I thought about investing some now, and some later. It just didn't feel right.
I thought about investing all of it at a later date, based on some back-of-envelope math from the previous 2 bear markets. It just didn't feel right.
I thought about making some bets on volatility via VXX. It just didn't feel right.
I thought about rolling with an all-bond portfolio...it just didn't feel right.

So, I stayed in cash. Until today.

I've been reading a lot of investment books lately, including The Winning Investment Habits of Warren Buffett & George Soros: Harness the Investment Genius of the World's Richest Investors by Mark Tier. I already knew a lot of Buffett's philosophies - I've been trying to emulate him, as it were - but not about Soros. (I had previously read the chapter about his successor at the famous Quantum Fund, Stanley Druckenmiller, in the book The New Market Wizards: Conversations with America's Top Traders by Jack D. Schwager.)

I can summarize my understanding of Soros (and Druckenmiller) as that of a thoughtful, concentrated, high-conviction bettor. It is a philosophy that I haven't had room for in my Buffett-like stock account or Jack Bogle-like IRA account.

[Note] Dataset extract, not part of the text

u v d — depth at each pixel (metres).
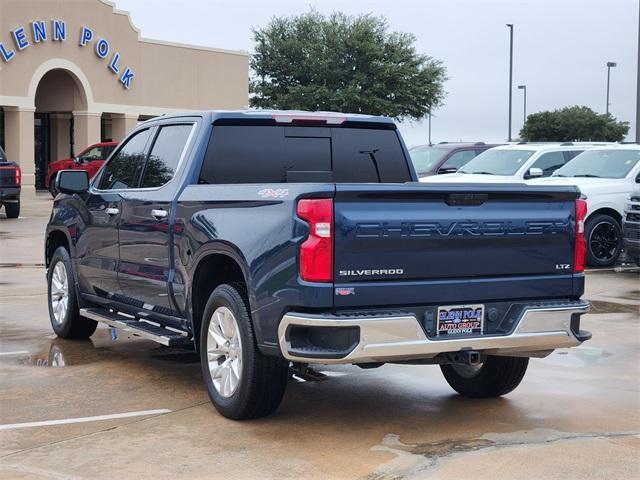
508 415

Coincidentally, I have had a high-conviction feeling in my gut for a stock outside of my current holdings for several weeks running.

Then, it struck me. Instead of treating my Roth IRA as just a smaller version of my IRA, I could treat it as vehicle for Soros-like bets. Half is in my one (mystery!) high-conviction stock. The other half is in bonds via the AGG ETF. If my convictions fade, I'll tilt into AGG, until another high-conviction stock is found; if my convictions strengthen, I'll tilt out of AGG. It just feels right.